* Excerpt to read *
•••

Question

How do you find an equation of a line tangent to the graph of E when given a point?

Answer 1

since u already have a `point`,
if u could find the `slope` somehow, you can write the tangent line ins `point-slope` form

Answer 2

taking the derivative of a function at a point gives u the slope at that point :

slope = derivative

Answer 3

Okay, so if I have the point (0,1), how do I find the slope (derivative) at that point?

Answer 4

where is the graph/function ?

Answer 5

It's called "E", or the basic graph of an exponential function. It intersects the X-axis at (0,1).

Answer 6

ahh ok :)

so your function is : \(\large y = e^x\)

Answer 7

exactly

Answer 8

you dont want to use the derivative formula ?

derivative of \(e^x\) is \(e^x\) itself :

\(\dfrac{d}{dx}(e^x) = e^x\)

Answer 9

since you want the slope at (0,1),

plugin x = 0

derivative of \(e^x\) at x = 0 is :
\(e^0 = 1\)

•••

* Records to process *

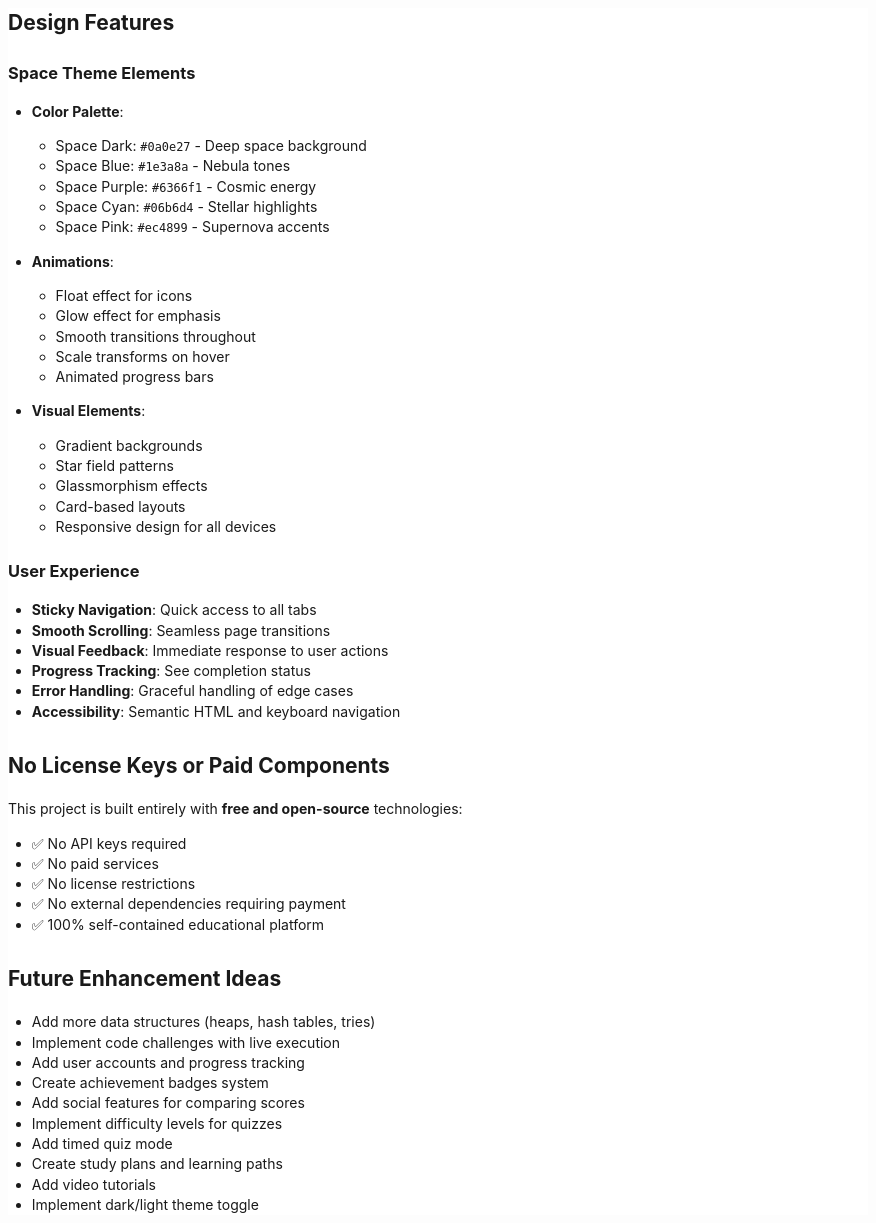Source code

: ## Design Features

### Space Theme Elements
- **Color Palette**:
  - Space Dark: `#0a0e27` - Deep space background
  - Space Blue: `#1e3a8a` - Nebula tones
  - Space Purple: `#6366f1` - Cosmic energy
  - Space Cyan: `#06b6d4` - Stellar highlights
  - Space Pink: `#ec4899` - Supernova accents

- **Animations**:
  - Float effect for icons
  - Glow effect for emphasis
  - Smooth transitions throughout
  - Scale transforms on hover
  - Animated progress bars

- **Visual Elements**:
  - Gradient backgrounds
  - Star field patterns
  - Glassmorphism effects
  - Card-based layouts
  - Responsive design for all devices

### User Experience
- **Sticky Navigation**: Quick access to all tabs
- **Smooth Scrolling**: Seamless page transitions
- **Visual Feedback**: Immediate response to user actions
- **Progress Tracking**: See completion status
- **Error Handling**: Graceful handling of edge cases
- **Accessibility**: Semantic HTML and keyboard navigation

## No License Keys or Paid Components

This project is built entirely with **free and open-source** technologies:
- ✅ No API keys required
- ✅ No paid services
- ✅ No license restrictions
- ✅ No external dependencies requiring payment
- ✅ 100% self-contained educational platform

## Future Enhancement Ideas

- Add more data structures (heaps, hash tables, tries)
- Implement code challenges with live execution
- Add user accounts and progress tracking
- Create achievement badges system
- Add social features for comparing scores
- Implement difficulty levels for quizzes
- Add timed quiz mode
- Create study plans and learning paths
- Add video tutorials
- Implement dark/light theme toggle
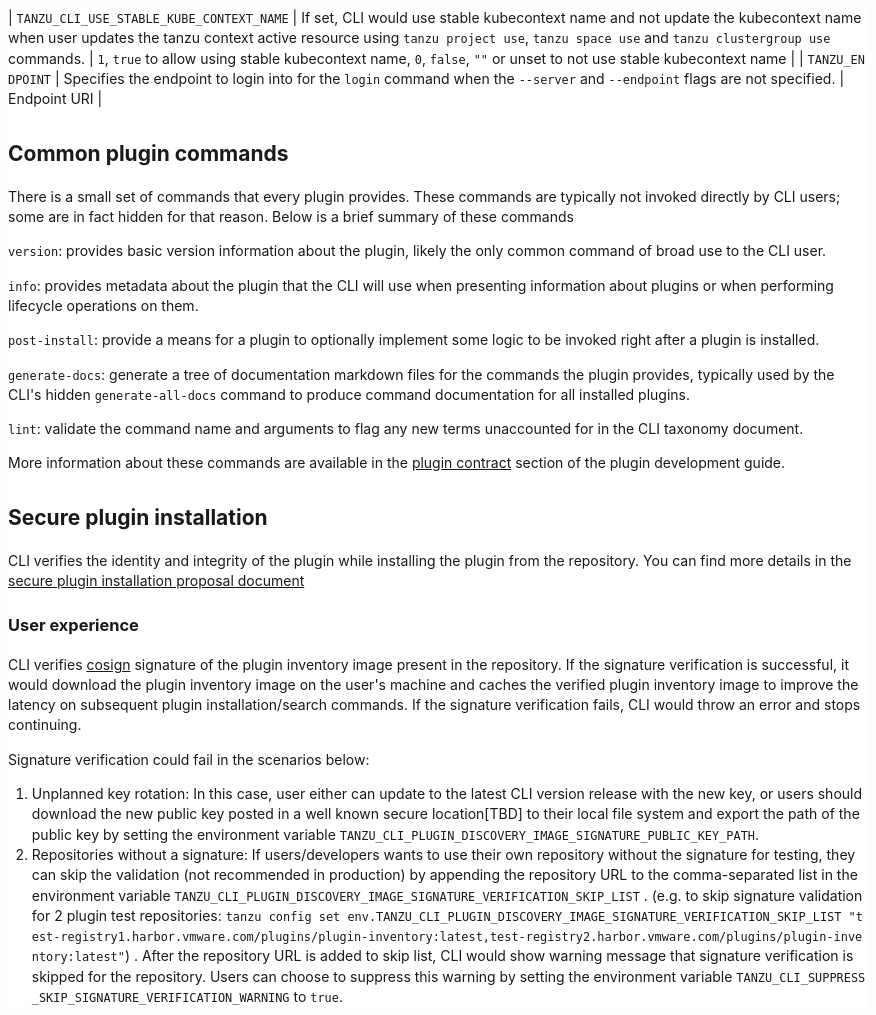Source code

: | `TANZU_CLI_USE_STABLE_KUBE_CONTEXT_NAME`                            | If set, CLI would use stable kubecontext name and not update the kubecontext name when user updates the tanzu context active resource using `tanzu project use`, `tanzu space use` and `tanzu clustergroup use` commands.                                                                                      | `1`, `true` to allow using stable kubecontext name, `0`, `false`, `""` or unset to not use stable kubecontext name                                             |
| `TANZU_ENDPOINT`                                                    | Specifies the endpoint to login into for the `login` command when the `--server` and `--endpoint` flags are not specified.                                                                                                                                                                                     | Endpoint URI                                                                                                                                                   |

## Common plugin commands

There is a small set of commands that every plugin provides. These commands are
typically not invoked directly by CLI users; some are in fact hidden for that
reason. Below is a brief summary of these commands

`version`: provides basic version information about the plugin, likely the only
common command of broad use to the CLI user.

`info`: provides metadata about the plugin that the CLI will use when presenting
information about plugins or when performing lifecycle operations on them.

`post-install`: provide a means for a plugin to optionally implement some logic
to be invoked right after a plugin is installed.

`generate-docs`: generate a tree of documentation markdown files for the
commands the plugin provides, typically used by the CLI's hidden
`generate-all-docs` command to produce command documentation for all installed
plugins.

`lint`: validate the command name and arguments to flag any new terms unaccounted for in the CLI taxonomy document.

More information about these commands are available in the [plugin contract](../plugindev/contract.md) section of the plugin development guide.

## Secure plugin installation

CLI verifies the identity and integrity of the plugin while installing the plugin
from the repository. You can find more details in the
[secure plugin installation proposal document](../proposals/secure-plugin-installation-design.md)

### User experience

CLI verifies [cosign](https://docs.sigstore.dev/signing/quickstart/) signature of
the plugin inventory image present in the repository. If the signature
verification is successful, it would download the plugin inventory image on the
user's machine and caches the verified plugin inventory image to improve the
latency on subsequent plugin installation/search commands. If the signature
verification fails, CLI would throw an error and stops continuing.

Signature verification could fail in the scenarios below:

1. Unplanned key rotation: In this case, user either can update to the latest
   CLI version release with the new key, or users should download the new
   public key posted in a well known secure location[TBD] to their local file
   system and export the path of the public key by setting the environment
   variable `TANZU_CLI_PLUGIN_DISCOVERY_IMAGE_SIGNATURE_PUBLIC_KEY_PATH`.
2. Repositories without a signature: If users/developers wants to use their own
   repository without the signature for testing, they can skip the
   validation (not recommended in production) by appending the repository URL to
   the comma-separated list in the environment
   variable `TANZU_CLI_PLUGIN_DISCOVERY_IMAGE_SIGNATURE_VERIFICATION_SKIP_LIST`
   . (e.g. to skip signature validation for 2 plugin test repositories:
   `tanzu config set env.TANZU_CLI_PLUGIN_DISCOVERY_IMAGE_SIGNATURE_VERIFICATION_SKIP_LIST
   "test-registry1.harbor.vmware.com/plugins/plugin-inventory:latest,test-registry2.harbor.vmware.com/plugins/plugin-inventory:latest"`)
   .
   After the repository URL is added to skip list, CLI would show warning message
   that signature verification is skipped for the repository. Users can choose to
   suppress this warning by setting the environment variable `TANZU_CLI_SUPPRESS_SKIP_SIGNATURE_VERIFICATION_WARNING`
   to `true`.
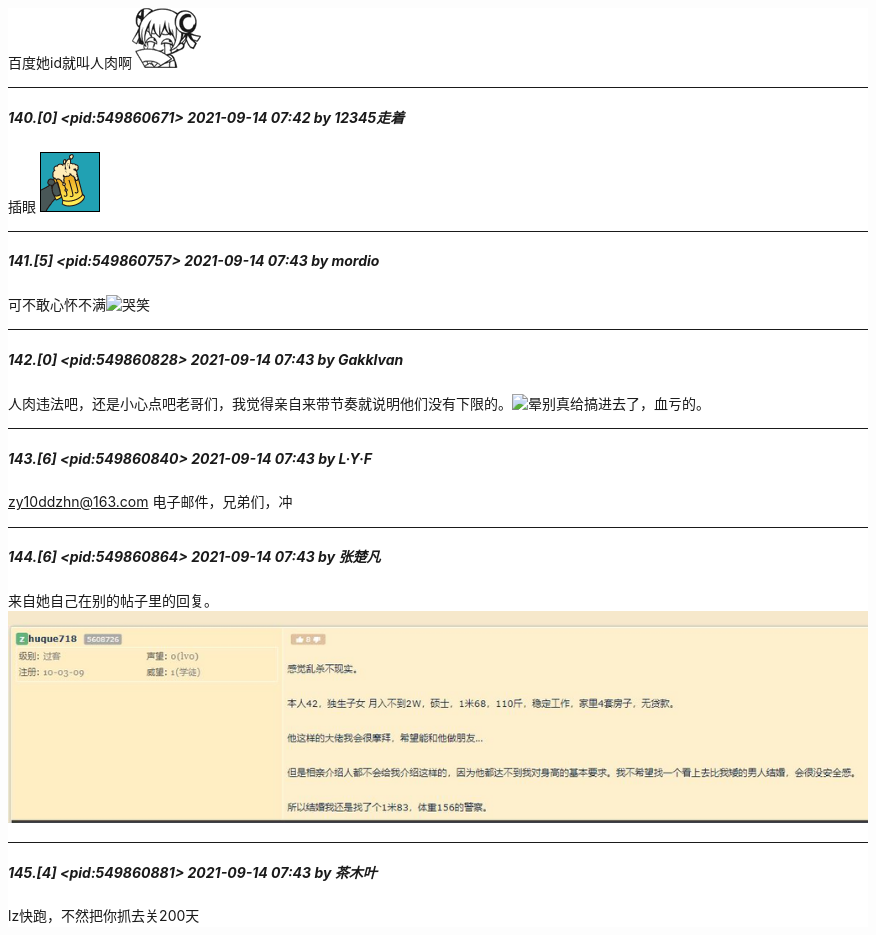 百度她id就叫人肉啊![img](./44594231.png)

----
##### <span id="pid549860671">140.[0] \<pid:549860671\> 2021-09-14 07:42 by 12345走着</span>
插眼
![img](./0b7b0702.png)

----
##### <span id="pid549860757">141.[5] \<pid:549860757\> 2021-09-14 07:43 by mordio</span>
可不敢心怀不满![哭笑](https://img4.nga.178.com/ngabbs/post/smile/ac15.png)

----
##### <span id="pid549860828">142.[0] \<pid:549860828\> 2021-09-14 07:43 by GakkIvan</span>
人肉违法吧，还是小心点吧老哥们，我觉得亲自来带节奏就说明他们没有下限的。![晕](https://img4.nga.178.com/ngabbs/post/smile/ac33.png)别真给搞进去了，血亏的。

----
##### <span id="pid549860840">143.[6] \<pid:549860840\> 2021-09-14 07:43 by L·Y·F</span>
zy10ddzhn@163.com
电子邮件，兄弟们，冲

----
##### <span id="pid549860864">144.[6] \<pid:549860864\> 2021-09-14 07:43 by 张楚凡</span>
来自她自己在别的帖子里的回复。
![img](./d4eabc86.jpg)

----
##### <span id="pid549860881">145.[4] \<pid:549860881\> 2021-09-14 07:43 by 茶木叶</span>
lz快跑，不然把你抓去关200天
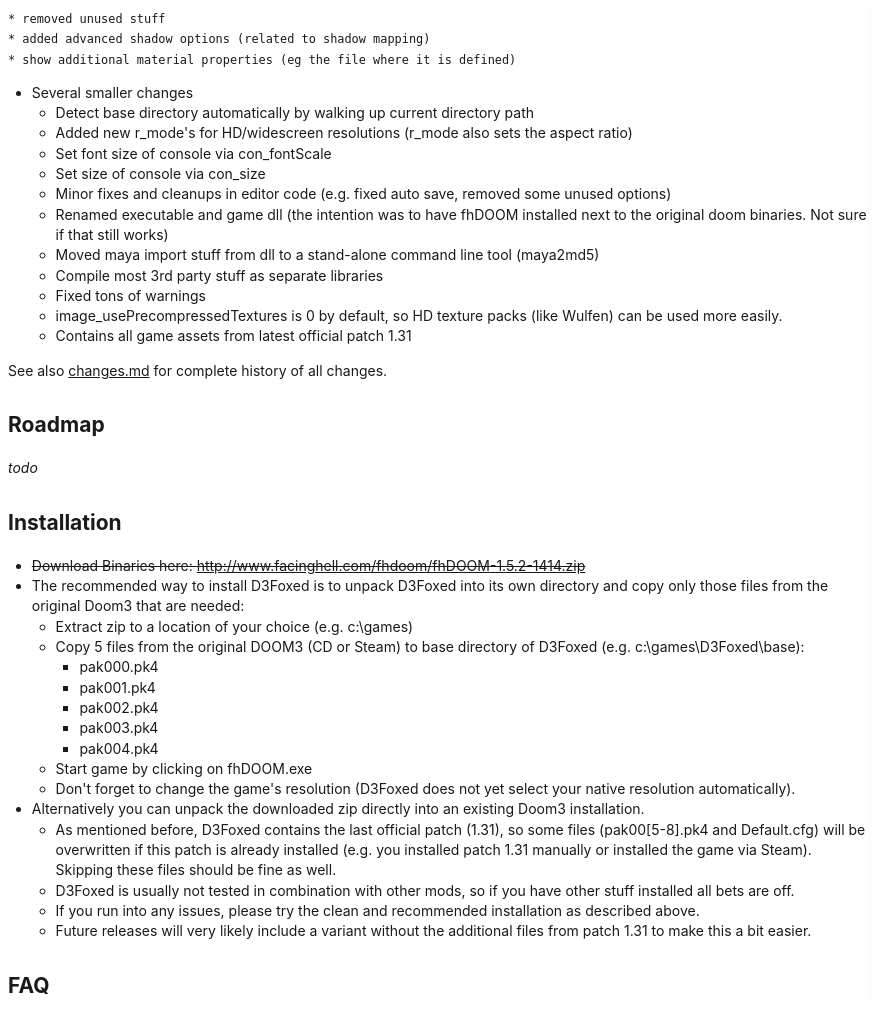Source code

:     * removed unused stuff
    * added advanced shadow options (related to shadow mapping)
    * show additional material properties (eg the file where it is defined)
* Several smaller changes
  * Detect base directory automatically by walking up current directory path
  * Added new r_mode's for HD/widescreen resolutions (r_mode also sets the aspect ratio)
  * Set font size of console via con_fontScale
  * Set size of console via con_size
  * Minor fixes and cleanups in editor code (e.g. fixed auto save, removed some unused options)
  * Renamed executable and game dll (the intention was to have fhDOOM installed next to the original doom binaries. Not sure if that still works)
  * Moved maya import stuff from dll to a stand-alone command line tool (maya2md5)
  * Compile most 3rd party stuff as separate libraries
  * Fixed tons of warnings
  * image_usePrecompressedTextures is 0 by default, so HD texture packs (like Wulfen) can be used more easily.
  * Contains all game assets from latest official patch 1.31

See also [changes.md](changes.md) for complete history of all changes.

## Roadmap

*todo*

## Installation

* ~~Download Binaries here: <http://www.facinghell.com/fhdoom/fhDOOM-1.5.2-1414.zip>~~
* The recommended way to install D3Foxed is to unpack D3Foxed into its own directory and copy only those files from the original Doom3 that are needed:
  * Extract zip to a location of your choice (e.g. c:\games)
  * Copy 5 files from the original DOOM3 (CD or Steam) to base directory of D3Foxed (e.g. c:\games\D3Foxed\base):
    * pak000.pk4
    * pak001.pk4
    * pak002.pk4
    * pak003.pk4
    * pak004.pk4
  * Start game by clicking on fhDOOM.exe
  * Don't forget to change the game's resolution (D3Foxed does not yet select your native resolution automatically).
* Alternatively you can unpack the downloaded zip directly into an existing  Doom3 installation.
  * As mentioned before, D3Foxed contains the last official patch (1.31), so some files (pak00[5-8].pk4 and Default.cfg) will be overwritten if this patch is already installed (e.g. you installed patch 1.31 manually or installed the game via Steam). Skipping these files should be fine as well.
  * D3Foxed is usually not tested in combination with other mods, so if you have other stuff installed all bets are off.
  * If you run into any issues, please try the clean and recommended installation as described above.
  * Future releases will very likely include a variant without the additional files from patch 1.31 to make this a bit easier.

## FAQ
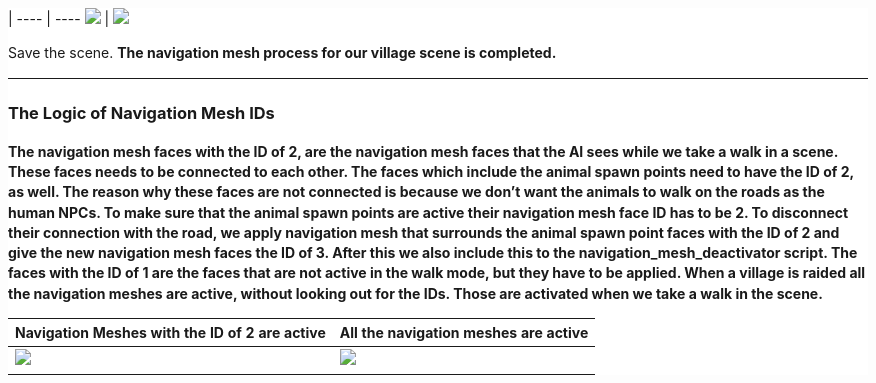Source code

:  | 
---- | ----
![](/img/navmesh/19.png) | ![](/img/navmesh/20.png)

Save the scene. **The navigation mesh process for our village scene is completed.**

------------------
### The Logic of Navigation Mesh IDs ###
**The navigation mesh faces with the ID of 2, are the navigation mesh faces that the AI sees while we take a walk in a scene. These faces needs to be connected to each other. The faces which include the animal spawn points need to have the ID of 2, as well. The reason why these faces are not connected is because we don’t want the animals to walk on the roads as the human NPCs. To make sure that the animal spawn points are active their navigation mesh face ID has to be 2. To disconnect their connection with the road, we apply navigation mesh that surrounds the animal spawn point faces with the ID of 2 and give the new navigation mesh faces the ID of 3. After this we also include this to the navigation_mesh_deactivator script. The faces with the ID of 1 are the faces that are not active in the walk mode, but they have to be applied. When a village is raided all the navigation meshes are active, without looking out for the IDs. Those are activated when we take a walk in the scene.**

Navigation Meshes with the ID of 2 are active | All the navigation meshes are active
---- | ----
![](/img/navmesh/17.png) | ![](/img/navmesh/18.png)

•••

* Required actions *
1. Please answer these from the tangent line thread, one line each:
(a) In what form does the first reply suggest writing the tangent line?
(b) What point does the asker give when asking how to find the slope?
(c) What is stated as the derivative of \(e^x\)?
2. In the listing, switch "directory" to "folder" from the line with "removed unused stuff" up to and including the line with "current directory path". Return only those lines, otherwise unchanged.

* Answers to the exercises *
1.
(a) Point-slope form.
(b) (0,1).
(c) \(e^x\) itself.

2.
:     * removed unused stuff
    * added advanced shadow options (related to shadow mapping)
    * show additional material properties (eg the file where it is defined)
* Several smaller changes
  * Detect base folder automatically by walking up current folder path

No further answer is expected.